I pictured Sam leaving the garden, knocking off her boots before driving away in her luxury hybrid. Tiny would sleep there, watch out for things until I was back. She’d shoo Phil away from the early cucumbers, keep Saint Charles from eating too much fruit. I never asked, but I knew Tiny would do it anyway.

Tiny with her tired feet and cavernous mouth. Tiny with her varicose veins and dirty snowsuit. Tiny discarded by her family. Tiny with her whispered threats and kind actions.

Mac helped Biko and me back onto the boat. I kissed his forehead and went to shower. As I stood underneath the sliver of water, I panicked. I needed to know that Biko was safe. I ran out onto the boat deck, towel half-heartedly tucked between my breasts. Biko and Mac were napping on the bow, a bottle of beer in Mac’s hand.

Trust me, Mac said, both eyes closed, fingers tangled in Biko’s ears. Just trust me.

He removed my towel with one hand, led me to the cabin with the other.

 

Sex was always better on the boat. There were no neighbors to speak of, no gardens to weed, just time to kill.

After making love, Mac peeled himself off of me and offered me a towel.

I shook my head.

Biko put one paw on the side of the bed.

Do you ever get tired of begging?  I asked Biko, though I was happy to have what he wanted.

Mac left the room to make two drinks.

No rocks for me, I said.   

Ice on the boat was made from frozen sea water. To me, it filled bourbon with the taste of crustaceans, shells, salt, soft-bodied mollusks, air, water—the building blocks of living things.

Raise your hips, I’d read, to let gravity help the sperm make its way to your eggs.
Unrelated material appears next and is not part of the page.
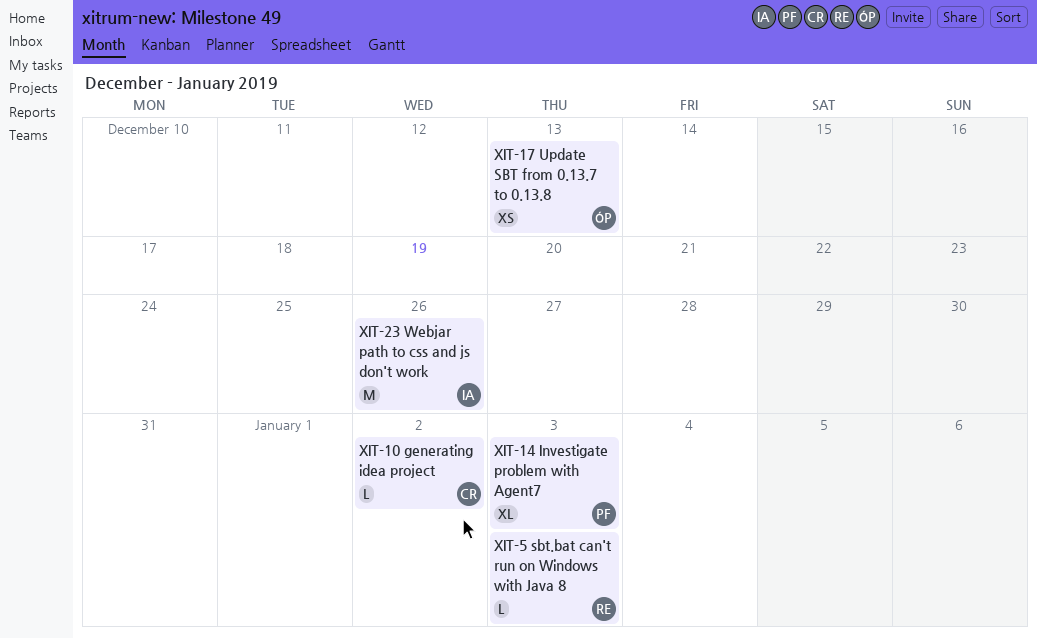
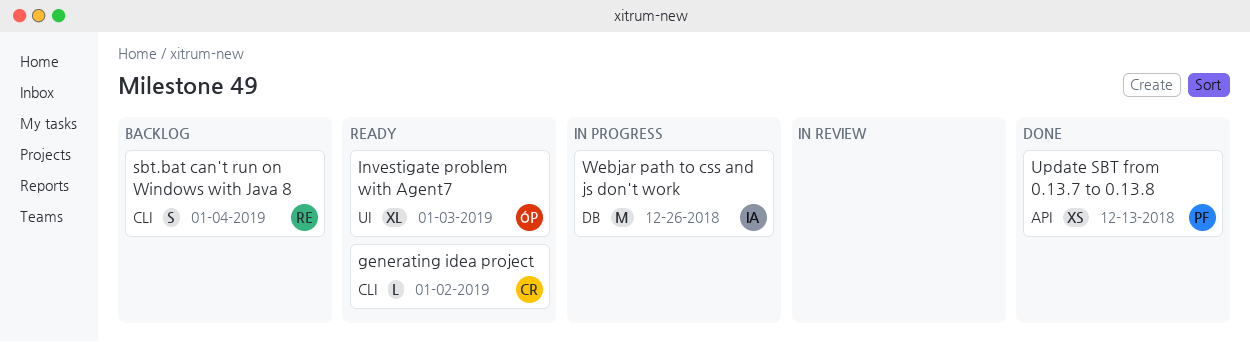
Investigate problem with Agent7, owner: PF -> ÓP
sbt.bat can't run on Windows with Java 8, estimate: L -> S
sbt.bat can't run on Windows with Java 8, due: Jan 3 -> Jan 4
Update SBT from 0.13.7 to 0.13.8, owner: ÓP -> PF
I gripped my hip bones and thrust my pelvis into the air.

Just days before, Tiny had lifted up her shirt and showed me her sagging breasts, the jagged white stretch marks surrounding her areolas.

My babies done sucked me dry and moved on, she’d said.

I put my legs up on the wall to hold all my chances inside. My greatly diminished, ugly chances. The boat rocked with Mac’s shifting weight. Biko paced the stairway, keeping one eye on me and one eye on Mac.

Use me all you want, I said to my unborn children. There is nothing I won’t give you.